Clara Helming, Senior Policy Managerin bei »AlgorithmWatch« und Projektleiterin der Untersuchung, sieht das größte Risiko in der fehlenden Transparenz: »Unsere Ergebnisse deuten darauf hin, dass Google im Hintergrund bewusste Entscheidungen trifft, wann eine KI Übersicht zu den Wahlen angezeigt wird, wie die Inhalte formuliert sind und welche Quellen zitiert werden. Allerdings macht das Unternehmen diese Entscheidungen nicht transparent. Das ist problematisch, denn Googles Produktentscheidungen beeinflussen wichtige Vorbedingungen der Meinungsbildung in der Demokratie: den Zugang zu verlässlichen Informationen und vielfältigen Quellen.«

Matthias Spielkamp, Geschäftsführer von »AlgorithmWatch«, ergänzt weitere Kritik am Vorgehen des Google Konzerns: »Google eignet sich für die KI Übersichten massenhaft journalistische und andere Inhalte an, ohne um Erlaubnis zu fragen, was vermutlich rechtswidrig ist – die Verfahren dazu laufen. Der Konzern greift damit massiv die Finanzierungsmodelle privater journalistischer Medien und die Legitimität öffentlich rechtlicher Angebote an. Dabei geht Google so vor wie immer: Das Unternehmen bietet keine Transparenz und versucht erneut, sich der Verantwortung dafür zu entziehen, welche Auswirkungen ihre Produkte auf die Gesellschaft haben. Als größte Suchmaschine mit einer kaum zu überschätzenden Macht über den Zugang zu Informationen muss Google daher dazu gezwungen werden, Rechenschaft abzulegen und Verantwortung zu übernehmen. Alle Anbieter generativer KI müssen transparent darüber informieren, wie KI generierte Inhalte zustande kommen und sollten die Haftung für diese Inhalte übernehmen müssen.«

»AlgorithmWatch« analysiert seit 2023 große Sprachmodelle (Large Language Models, #LLM) zu politischen Themen und fordert, die Regeln des europäischen Digital Services Act (#DSA) entschlossener durchzusetzen, um systemische Risiken der Plattformen zu verringern.
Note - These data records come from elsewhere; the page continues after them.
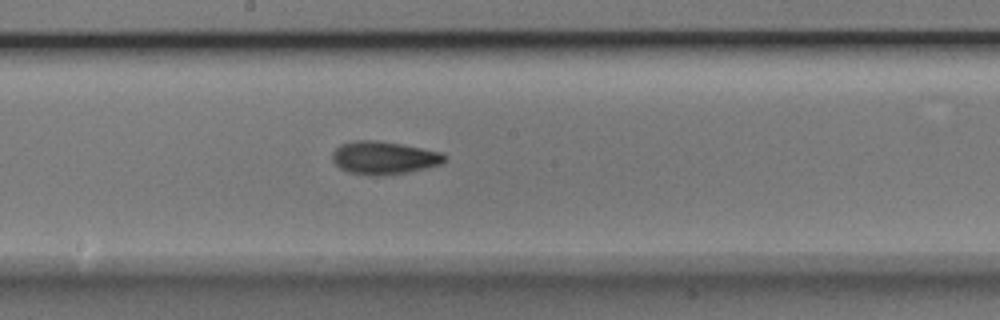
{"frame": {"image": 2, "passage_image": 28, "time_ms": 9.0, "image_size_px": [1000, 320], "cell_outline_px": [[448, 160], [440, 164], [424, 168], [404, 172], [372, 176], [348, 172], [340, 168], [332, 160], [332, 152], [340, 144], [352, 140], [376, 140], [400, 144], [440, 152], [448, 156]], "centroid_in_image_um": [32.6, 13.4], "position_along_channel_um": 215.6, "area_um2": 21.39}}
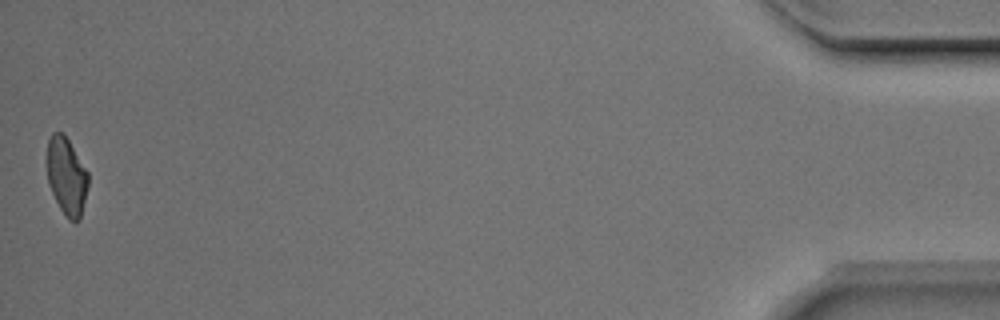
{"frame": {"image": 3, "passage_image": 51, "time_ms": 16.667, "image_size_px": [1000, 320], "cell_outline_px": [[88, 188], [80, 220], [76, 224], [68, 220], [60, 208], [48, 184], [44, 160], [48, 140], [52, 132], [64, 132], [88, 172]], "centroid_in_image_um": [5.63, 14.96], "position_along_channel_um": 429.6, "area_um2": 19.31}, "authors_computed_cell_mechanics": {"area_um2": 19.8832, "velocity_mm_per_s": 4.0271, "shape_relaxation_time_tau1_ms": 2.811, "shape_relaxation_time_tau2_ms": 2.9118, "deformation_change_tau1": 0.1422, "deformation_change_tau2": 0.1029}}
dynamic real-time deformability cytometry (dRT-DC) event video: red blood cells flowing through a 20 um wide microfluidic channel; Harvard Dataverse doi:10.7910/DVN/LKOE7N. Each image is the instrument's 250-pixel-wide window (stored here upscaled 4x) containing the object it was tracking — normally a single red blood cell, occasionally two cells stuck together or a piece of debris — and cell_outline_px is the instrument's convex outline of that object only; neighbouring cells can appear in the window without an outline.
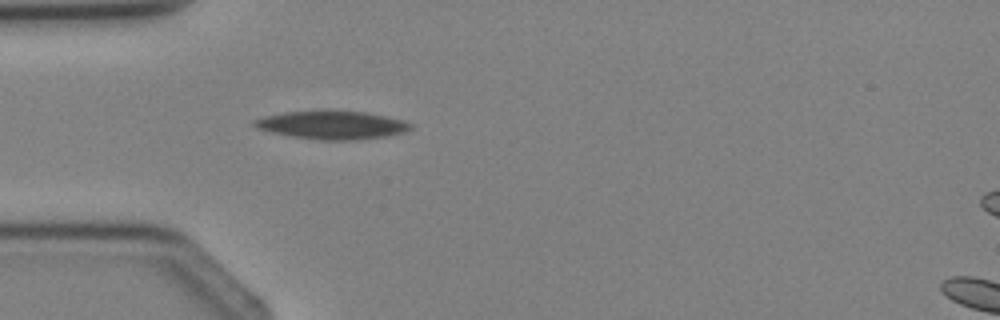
{"species": "Egyptian fruit bat (a non-hibernating species)", "species_latin": "Rousettus aegyptiacus", "temperature_condition": "cold", "stored_images_in_passage": 4, "camera_frame_rate_fps": 3000, "um_per_image_px": 0.085, "animal": {"sex": "female"}, "frame": {"image": 1, "passage_image": 3, "time_ms": 2.333, "image_size_px": [1000, 320], "cell_outline_px": [[412, 128], [404, 132], [388, 136], [356, 140], [320, 140], [292, 136], [272, 132], [256, 128], [252, 124], [252, 120], [264, 116], [284, 112], [364, 112], [404, 120], [412, 124]], "centroid_in_image_um": [28.23, 10.65], "position_along_channel_um": 56.8, "area_um2": 25.26}}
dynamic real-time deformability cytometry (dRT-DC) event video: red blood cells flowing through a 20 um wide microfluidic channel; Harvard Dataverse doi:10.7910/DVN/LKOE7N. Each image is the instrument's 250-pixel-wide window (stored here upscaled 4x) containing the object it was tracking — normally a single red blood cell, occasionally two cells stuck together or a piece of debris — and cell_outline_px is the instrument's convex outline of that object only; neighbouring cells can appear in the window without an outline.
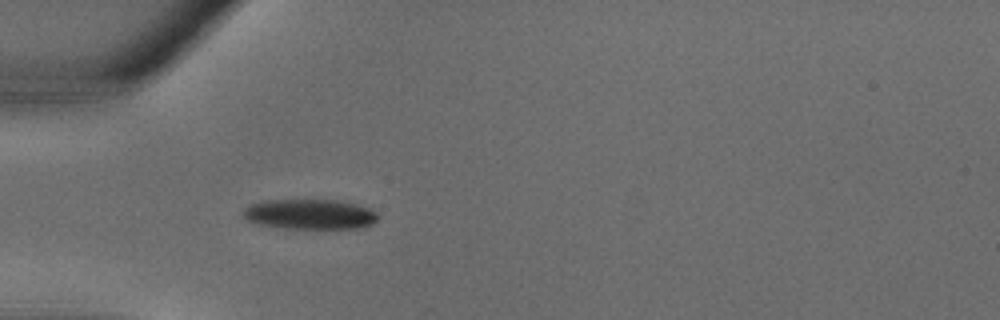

Zu diesen systemischen Risiken gehören auch Wahlen. Außerdem sollten die Plattformen Forschenden den Zugang zu Daten erleichtern und transparenter werden.

Zur Methodik

Für die Untersuchung der Google KI Übersichten anlässlich der Landtagswahlen im September 2026 hat »AlgorithmWatch« über einen Antrag nach Artikel 40 Absatz 12 des Digital Services Acts (DSA) Zugang zu Googles »Search Researcher Result« Softwareschnittstelle erhalten. Über diese hat die Organisation 4.480 Suchanfragen zu den Wahlen in Sachsen Anhalt, Mecklenburg Vorpommern und Berlin gestellt, die Ergebnisse erfasst und die KI Übersichten sowie deren Quellen ausgewertet.

Zum Hintergrund

Über »AlgorithmWatch«

»AlgorithmWatch« ist eine gemeinnützige Nichtregierungsorganisation in #Berlin und #Zürich. Wir setzen uns dafür ein, dass Algorithmen und Künstliche Intelligenz (KI) Gerechtigkeit, #Demokratie, #Menschenrechte und #Nachhaltigkeit stärken, statt sie zu schwächen. Hierfür untersucht und beobachtet »AlgorithmWatch« algorithmische Entscheidungssysteme und Entscheidungsprozesse und ihre Auswirkungen auf Menschen und Gesellschaften, erklärt Strukturen, Systeme und Prozesse und entwickelt Vorschläge und Handlungsempfehlungen für die Regulierung des Einsatzes von KI Systemen und Automatisierungswerkzeugen. »AlgorithmWatch« wurde 2016 gegründet. 2023 wurde »AlgorithmWatch« mit dem »Brandenburger Freiheitspreis« und 2024 mit dem »Bundespreis Verbraucherschutz« ausgezeichnet.